Seanchai Jim Hawkins created a warm Irish Christmas spirit in the Garden City Library on December 11, 2013 at the meeting of the Irish Cultural Society. Jim began the evening with a rendition of “Christmas in Killarney” which set the tone for an evening of song, story, and Irish tradition, myth and legend. With no need for a microphone or a musical instrument, Jim captured the spirit of the Season and the hearts of the audience with the appeal of his singing voice, his dramatic use of gesture and voice—a brogue could be noticed by the attentive listener, and the charm of his recollections of Christmases as a boy in Westmeath.
The tradition part of Jim’s program brought the audience into a home being prepared for Christmas. While the women cleaned the interior, the men whitewashed the exterior of the house.
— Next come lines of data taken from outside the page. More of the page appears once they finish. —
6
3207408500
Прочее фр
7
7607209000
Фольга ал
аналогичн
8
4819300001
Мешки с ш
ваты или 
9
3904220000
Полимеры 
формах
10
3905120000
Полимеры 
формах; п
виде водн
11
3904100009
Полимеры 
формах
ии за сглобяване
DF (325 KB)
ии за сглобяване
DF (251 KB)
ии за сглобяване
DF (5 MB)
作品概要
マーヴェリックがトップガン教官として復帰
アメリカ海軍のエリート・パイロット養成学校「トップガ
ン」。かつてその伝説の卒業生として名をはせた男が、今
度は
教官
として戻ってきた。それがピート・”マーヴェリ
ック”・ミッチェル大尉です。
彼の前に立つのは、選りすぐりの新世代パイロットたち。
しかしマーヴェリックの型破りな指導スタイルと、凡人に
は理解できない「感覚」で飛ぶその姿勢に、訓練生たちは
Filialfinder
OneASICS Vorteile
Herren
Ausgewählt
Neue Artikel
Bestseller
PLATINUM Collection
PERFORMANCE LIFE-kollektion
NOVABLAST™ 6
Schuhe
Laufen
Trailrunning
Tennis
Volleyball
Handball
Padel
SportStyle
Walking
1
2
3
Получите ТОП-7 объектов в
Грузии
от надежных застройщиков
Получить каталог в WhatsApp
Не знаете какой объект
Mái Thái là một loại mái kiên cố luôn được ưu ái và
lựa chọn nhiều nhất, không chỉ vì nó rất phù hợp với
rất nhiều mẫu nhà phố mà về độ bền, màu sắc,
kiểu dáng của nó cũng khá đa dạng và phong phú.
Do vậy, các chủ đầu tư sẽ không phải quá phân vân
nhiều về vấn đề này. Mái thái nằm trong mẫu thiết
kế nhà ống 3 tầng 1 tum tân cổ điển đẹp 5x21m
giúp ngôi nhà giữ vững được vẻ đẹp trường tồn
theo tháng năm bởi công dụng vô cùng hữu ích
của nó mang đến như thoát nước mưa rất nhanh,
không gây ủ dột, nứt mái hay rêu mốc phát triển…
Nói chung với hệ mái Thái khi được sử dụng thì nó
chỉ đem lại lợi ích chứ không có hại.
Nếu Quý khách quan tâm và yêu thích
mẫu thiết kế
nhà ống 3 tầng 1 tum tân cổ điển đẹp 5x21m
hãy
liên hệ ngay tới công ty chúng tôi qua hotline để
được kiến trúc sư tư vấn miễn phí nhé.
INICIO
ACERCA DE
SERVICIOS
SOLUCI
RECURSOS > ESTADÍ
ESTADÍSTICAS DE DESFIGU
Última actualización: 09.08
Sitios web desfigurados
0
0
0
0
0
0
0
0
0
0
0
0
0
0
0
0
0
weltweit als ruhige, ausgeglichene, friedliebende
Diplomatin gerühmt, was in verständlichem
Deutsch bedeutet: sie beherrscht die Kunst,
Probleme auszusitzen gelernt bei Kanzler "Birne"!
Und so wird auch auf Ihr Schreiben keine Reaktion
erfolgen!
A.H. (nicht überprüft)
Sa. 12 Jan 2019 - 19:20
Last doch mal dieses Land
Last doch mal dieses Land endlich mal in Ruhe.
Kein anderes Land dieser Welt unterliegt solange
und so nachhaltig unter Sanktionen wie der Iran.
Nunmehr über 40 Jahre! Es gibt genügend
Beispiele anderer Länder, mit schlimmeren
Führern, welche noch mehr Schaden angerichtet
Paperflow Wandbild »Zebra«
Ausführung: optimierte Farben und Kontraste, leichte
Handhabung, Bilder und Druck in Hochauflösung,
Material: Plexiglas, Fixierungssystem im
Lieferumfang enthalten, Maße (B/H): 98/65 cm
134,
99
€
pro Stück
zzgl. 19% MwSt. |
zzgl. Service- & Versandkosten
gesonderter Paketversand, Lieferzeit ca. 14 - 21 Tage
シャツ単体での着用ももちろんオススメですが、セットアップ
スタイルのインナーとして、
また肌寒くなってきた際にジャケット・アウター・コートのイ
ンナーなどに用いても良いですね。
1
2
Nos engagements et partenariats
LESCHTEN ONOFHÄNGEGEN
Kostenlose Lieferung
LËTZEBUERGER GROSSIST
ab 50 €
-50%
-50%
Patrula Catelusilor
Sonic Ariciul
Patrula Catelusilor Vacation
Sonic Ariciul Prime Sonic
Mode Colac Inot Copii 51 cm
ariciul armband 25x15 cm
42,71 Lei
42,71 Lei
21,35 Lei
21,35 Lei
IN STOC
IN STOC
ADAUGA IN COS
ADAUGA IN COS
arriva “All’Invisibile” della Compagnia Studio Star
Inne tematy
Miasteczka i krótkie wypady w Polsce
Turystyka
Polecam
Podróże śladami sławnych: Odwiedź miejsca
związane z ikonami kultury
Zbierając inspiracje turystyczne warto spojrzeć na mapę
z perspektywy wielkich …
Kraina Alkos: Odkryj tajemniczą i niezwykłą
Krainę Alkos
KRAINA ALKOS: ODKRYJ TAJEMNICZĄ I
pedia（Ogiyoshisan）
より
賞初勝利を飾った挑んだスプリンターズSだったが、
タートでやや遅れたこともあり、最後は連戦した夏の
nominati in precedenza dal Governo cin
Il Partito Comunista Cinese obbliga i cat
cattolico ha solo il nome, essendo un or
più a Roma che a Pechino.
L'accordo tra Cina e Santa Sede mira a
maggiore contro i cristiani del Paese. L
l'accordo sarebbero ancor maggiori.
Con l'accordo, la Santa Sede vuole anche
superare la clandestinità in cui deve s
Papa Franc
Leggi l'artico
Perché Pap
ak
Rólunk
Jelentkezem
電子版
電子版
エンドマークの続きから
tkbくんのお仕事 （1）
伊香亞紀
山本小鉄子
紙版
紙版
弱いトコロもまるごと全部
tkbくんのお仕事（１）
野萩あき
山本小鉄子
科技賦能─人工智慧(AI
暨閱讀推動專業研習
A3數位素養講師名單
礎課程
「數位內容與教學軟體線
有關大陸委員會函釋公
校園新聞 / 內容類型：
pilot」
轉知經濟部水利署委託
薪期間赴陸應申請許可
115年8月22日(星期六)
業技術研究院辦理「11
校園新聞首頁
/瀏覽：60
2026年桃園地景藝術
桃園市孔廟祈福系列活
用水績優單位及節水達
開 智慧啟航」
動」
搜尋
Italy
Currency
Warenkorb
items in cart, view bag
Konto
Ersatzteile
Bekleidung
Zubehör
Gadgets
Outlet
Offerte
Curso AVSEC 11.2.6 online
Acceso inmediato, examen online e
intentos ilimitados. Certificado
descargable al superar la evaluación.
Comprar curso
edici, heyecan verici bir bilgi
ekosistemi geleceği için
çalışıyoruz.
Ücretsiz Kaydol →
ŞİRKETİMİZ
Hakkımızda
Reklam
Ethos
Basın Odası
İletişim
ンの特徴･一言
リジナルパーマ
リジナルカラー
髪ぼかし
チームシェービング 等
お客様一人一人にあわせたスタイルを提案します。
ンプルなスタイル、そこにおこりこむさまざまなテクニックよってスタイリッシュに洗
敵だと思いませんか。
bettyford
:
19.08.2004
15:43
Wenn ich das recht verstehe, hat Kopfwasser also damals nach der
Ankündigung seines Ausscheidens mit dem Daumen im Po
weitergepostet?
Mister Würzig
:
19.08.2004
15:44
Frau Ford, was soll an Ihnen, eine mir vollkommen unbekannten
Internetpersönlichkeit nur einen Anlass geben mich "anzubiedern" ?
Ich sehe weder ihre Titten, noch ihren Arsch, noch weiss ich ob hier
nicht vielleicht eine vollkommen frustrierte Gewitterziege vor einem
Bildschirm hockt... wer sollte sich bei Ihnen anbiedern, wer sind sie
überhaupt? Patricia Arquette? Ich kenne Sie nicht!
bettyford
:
Decorations included the Advent wreaths, candles for the Season of Light, and mistletoe for hugs and words of affection. The preparation of plum pudding excited the young ones—and old, too, for what greater gift is there than a slice of plum pudding. An audience member remembered his plum puddings containing a hidden ring. Always a home had on the table a welcoming cup of tea and bread for the stranger. Jim remembers, he related to his audience, a Christmas Eve when the stars were so close and so numerous that the evening remains in him as one of the great moments of his life. Personal stories, Jim’s and those of the members of the audience were a strand that ran through the evening.
The stories woven through the evening showed how much Jim had researched his material and how much of the skills of a seanchai he brings to his show. With a hint of a brogue, he told a John B. Keane story of a mother, a boy named Jack, and a Santa Claus of a postman. The lad, as Keane created him, was fond of eating, smoking, drinking but not of working. The postman’s Christmas gift created a new, if inaccurate, image of the mother’s son. Jim told the audience about the Wren Day myth and about the gatherings after Midnight Mass, and how different Christmas is today in Ireland compared to “Christmas in Ireland Long Ago,” a poem rarely heard.
Jim provided his audience with the background of the songs he sang, starting with “Christmas in Killarney.” He described the children dancing in a circle while singing “I Saw Three Ships;” indeed, had the audience more room it would surely have circled, too, as it sang. “O Holy Night,” of course, was part of the program.
Jim chose to end his evening with “Silent Night,” which everyone knows was written in German. After a verse in Irish by Jim, Jim’s Irish and Irish-American audience joined him in as warm and heart-felt a rendition of “Silent Night” as any of the more than 40 members of the audience had ever heard.
As one member of the audience said, this evening was an Advent evening to remember. A warm turf fire burned in every heart that night.